No. That is a straw man from you, since I have never made that accusation.

Nah. It is just you cherry picking things about which you have a need to feel fear.

I actually noted the comparison to the Reformation and its violence.
You, however, like to pretend that the behavior of people in third world countries is dictated by their religion even when there are not similar actions by Muslims in Europe and North America or even Muslims in other non-Western societies. (While also ignoring Christian-on-Muslim violence in parts of Africa.)

Are there Muslims and Muslim leaders who are still invested in violence? Sure. They are not a majority of any nation and they are generally located in societies where violence is already still the norm, using religion as an excuse for their cultural tendencies. When Dearborn breaks out in violent riots over insults to Mohammed, I will consider your claims to have something more than xenophobia behind them.

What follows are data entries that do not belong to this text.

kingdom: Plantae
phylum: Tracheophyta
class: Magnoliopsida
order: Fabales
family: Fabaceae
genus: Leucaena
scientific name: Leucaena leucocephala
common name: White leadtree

Are you saying the problem is an ethnic one, rather than religious?

As you point out yourself, there have been Afghans involved, and others too (the reasons you gave are just assumptions on your part). Some gangs have had North Africans in, I believe, and the one in Derby had 1 or 2 white Muslim converts in it, if I remember correctly. But it is not so surprising these are few non-Pakistanis, for the reason I stated earlier. Pakistanis make up the vast bulk of Muslims in the UK.

But even if you are right, and this is a specifically Pakistani/Kashmiri problem, it still doesn’t solve the issue, or make our girls any safer, for the very same reason, namely, that the vast majority of Muslims in the UK are Pakistani/Kashmiri.

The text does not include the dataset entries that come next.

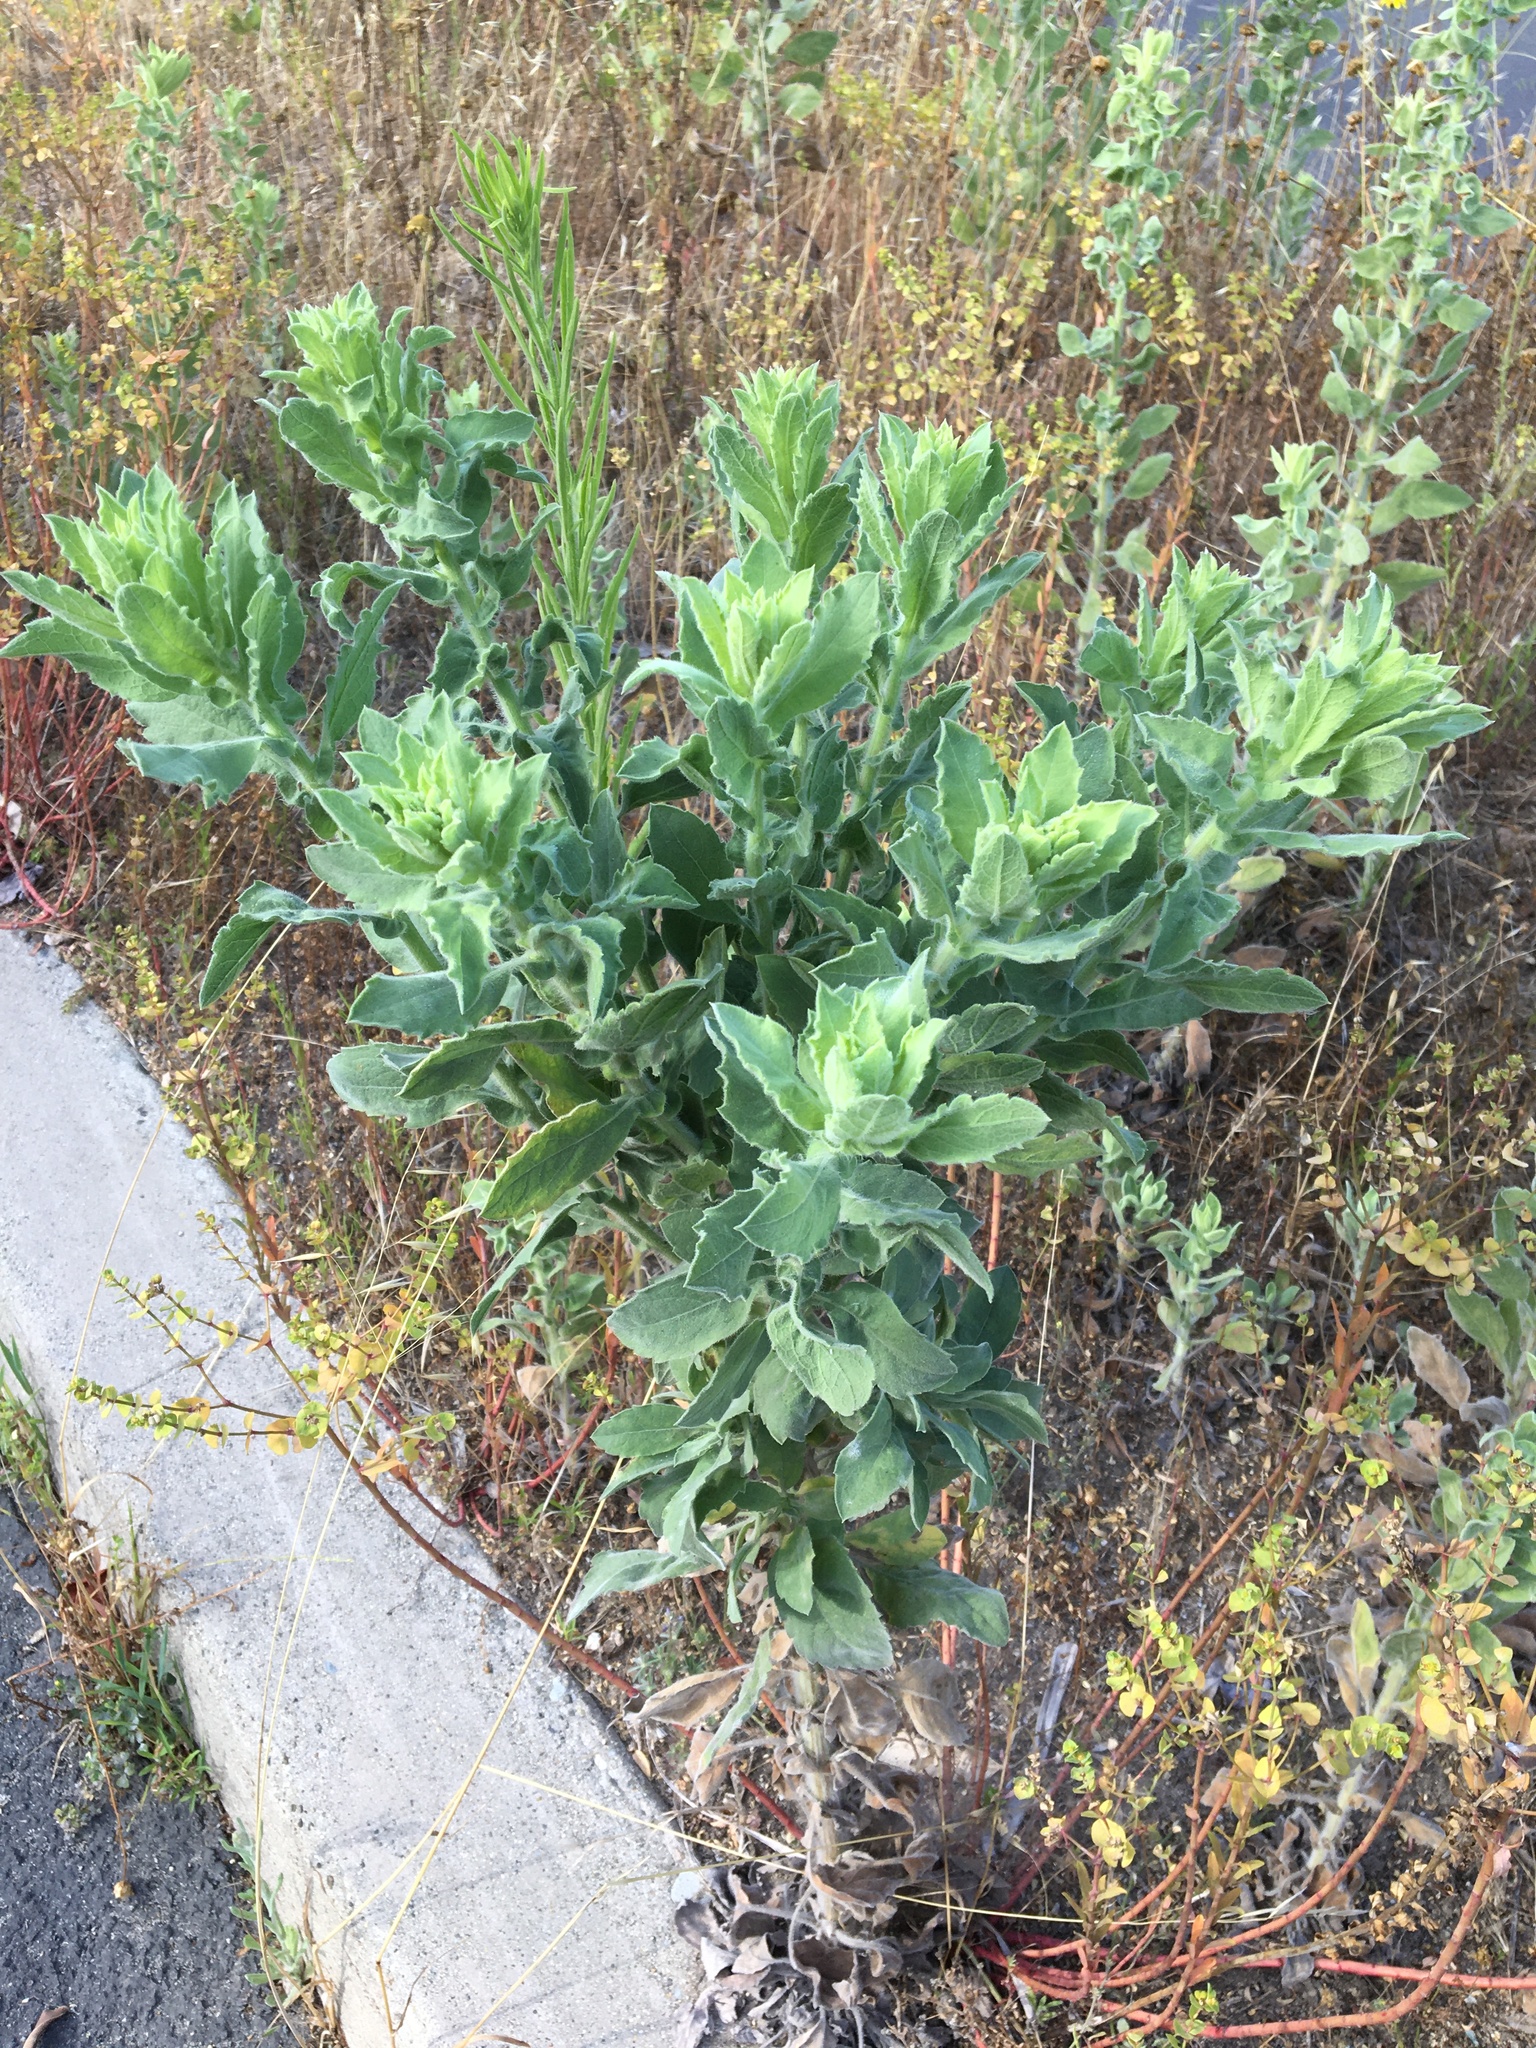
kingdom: Plantae
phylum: Tracheophyta
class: Magnoliopsida
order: Asterales
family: Asteraceae
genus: Heterotheca
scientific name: Heterotheca grandiflora
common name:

Your assumption that this hasn’t been going on for decades is just that, an assumption. The reports make it clear that until recently police have refused to investigate or prosecute, for fear of being labelled racist.

Probably more narrowly focused than just ethnic. More likely specific to a very small location.

Nope. You are ignoring the evidence, again. The first several gangs that were involved with this were not just Muslim, not just Pakistani, but Pakistani from a very specific region in the Kashmir.
As I already noted, it probably got started with gangs from that region and, as other gangs heard about it, thought it would be fun and decided to engage in the same behavior.

Wrong. Kashmiri do not make up the majority of Pakistani immigrants to Britain. However, one thing that recognizing that Kashmiri connection would do would be to allow law enforcement and social services organizations to focus on identifying and stopping the probable perpetrators without diffusing their efforts, wastefully, on anyone who was Muslim as you would seem to choose to do.

No, again. The reports make it clear that the authorities did not treat the victims’ statements seriously and so did not follow up to nip it in the bud. However, the statements were documented and can now been identified. We see the same problem in the States where the cops tend to ignore complaints by (young) women whom they presume to be prostitutes and/or addicts, allowing repeated crimes to continue for several years. It is notable, however, that with the publicity that this “grooming” has garnered in Britain that we do have specific dates and no woman (much less multiple women) have come forward claiming, “Hey! That happened to me years ago.” No social workers have been found muttering under their breaths that the cops are finally going to do something about this issue. That is the standard way such events are discovered and reported. Once the initial silence is broken, any number of earlier events turn up. Given that this has been in the news for several years, barring evidence of earlier attacks, I see no reason to presume that they have been going on for “decades.”

If they come from such a restricted area then they must all know each other, but there’s no evidence that these gangs were in contact with each other.

You continue to deny the obvious if you wish, that religion is a factor. Those of us over here will continue to try and expose it wherever possible.

Protecting our people is infinitely more important than political correctness.

If by “a certain amount” you mean we’re certain of the amount of thousands of Muslims who have been killed in Iraq in the last few years by terrorism committed by other Muslims, I think you’re probably right.